AREAS of heavy unseasonal winter rain across parts of Central and eastern Queensland, plus NSW and Victoria have disrupted processing operations over the past week.
Several large export operators have reported lost days at some sheds as a result of the rain – in parts of Central Queensland up to 150mm or more over the past seven days – causing bookings to be cancelled or postponed.
The rain has also impacted saleyards offerings in some areas, with only about 3300 head on offer this morning at Roma store sale.
Some slaughter cattle consignments might be delayed for up to a week, Beef Central was told, until paddocks and access roads dry-out enough to allow uploads to occur.

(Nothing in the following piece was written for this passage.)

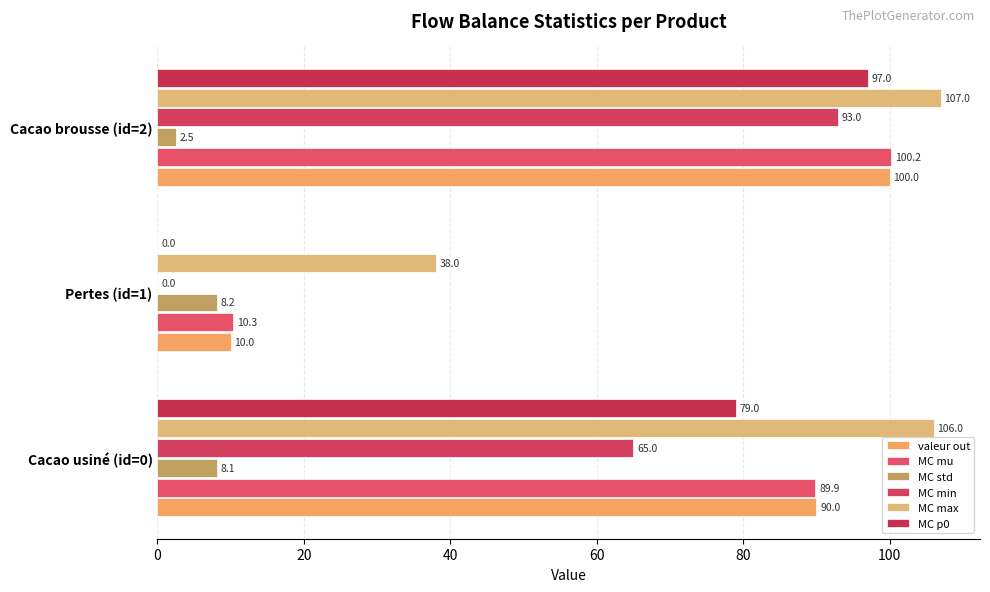

What is the sum of all MC max values?

251.0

While some sites have missed a day’s kill, others have adjusted, moving cattle from other areas or feedlots with good weather access to keep rosters topped up.
Queensland direct consignment slaughter grids remain largely unchanged this week, with best offers for grassfed heavy ox in southern parts of the state this morning between 665-685c/kg for four-tooth cattle (some sites offering 690c/kg for HGP-free), and ranging from 610-625c for heavy cows. Offers from Central Queensland plants were 10c/kg below those rates.
Further south, export processors in southern regions of NSW are offering 695c/kg on heavy four-tooth grass steers and 620c/kg on heavy cows, while eastern regions of South Australia have four-tooth steers at 695c, and heavy cows a record-equalling 640c/kg.
In northern NSW, an export processor has re-activated its cow grid this week, offering 600c/kg for 6-8 tooth cows 275-350kg, with reasonable cover, with a 30c/kg premium for Angus.
Over the hooks quotes for last week gathered by NLRS showed NSW steer and cow grids slightly higher, averaging 574c/kg for heavy, well-finished cows descriptions, and four-tooth heavy steers averaging 725c/kg. Both followed sharp rises to record highs the week before.
In Victoria, good quality heavy cows last week were averaging 660c/kg, while heavy grown steers were at 725c/kg – both up a few cents on the week before.
Both states reflect the normal mid-winter seasonal supply challenge faced every year for slaughter cattle, as well as current herd cycle trends.
Young cattle market continues to climb
The young cattle market has also been impacted by eastern states rain over the past week, on top of continued demand outstripping supply, pushing the Eastern Young Cattle Indicator to new records again in recent days.
The EYCI reached yet another record high of 944.4c/kg (carcase weight equivalent) on Monday, on the back of more impressive results from saleyards in southern Queensland and northern NSW late last week.
Yesterday’s EYCI is up an extraordinary 181c/kg on this time last year, which was already at record highs.
MLA’s feeder steer indictor has also leapt higher, closing yesterday at 462.58c/kg liveweight, rising 33c/kg since mid-June. The feeder indicator, made up of yearling and grown steer categories 220-500kg liveweight, hit an all-time record of 465c a week ago.
Quotes seen from competitive grainfed supply chains this morning have heavy flatback feeder steers currently around 460c/kg, with Angus descriptions 500-520c/kg.
Weekly slaughter report
National Livestock Reporting Service reported a national seven-day kill for the week ending Friday of 97,818 head, a fall of close to 11,000 head or 10pc from the 2021 season’s highest kill of 108,600 the week before. Weather played a considerable part in the sharp reduction.
Last week’s kill was down 23pc on the same week last year, and almost 50,000 head or 33pc lower than the same week in 2019, when drought-driven herd liquidation was in full swing.
The female proportion of slaughter continued at very low levels last week, representing just 41.4pc of the total, following a succession of weeks below 44pc. As mentioned last week, this suggests herd rebuilding is going on, in earnest.
Queensland last week registered a decline of 8743 head or 15pc on the previous week’s beef kill, to 49,802 head.
NSW was less affected, falling about 1500 head to 24,701 head, while Victoria eased by around 900 head to 12,688 head. South Australia’s kill was virtually unchanged at 2656 head, and Tasmania rose about 5pc to 5244 head. Western Australia’s kill was little changed at 2757 head.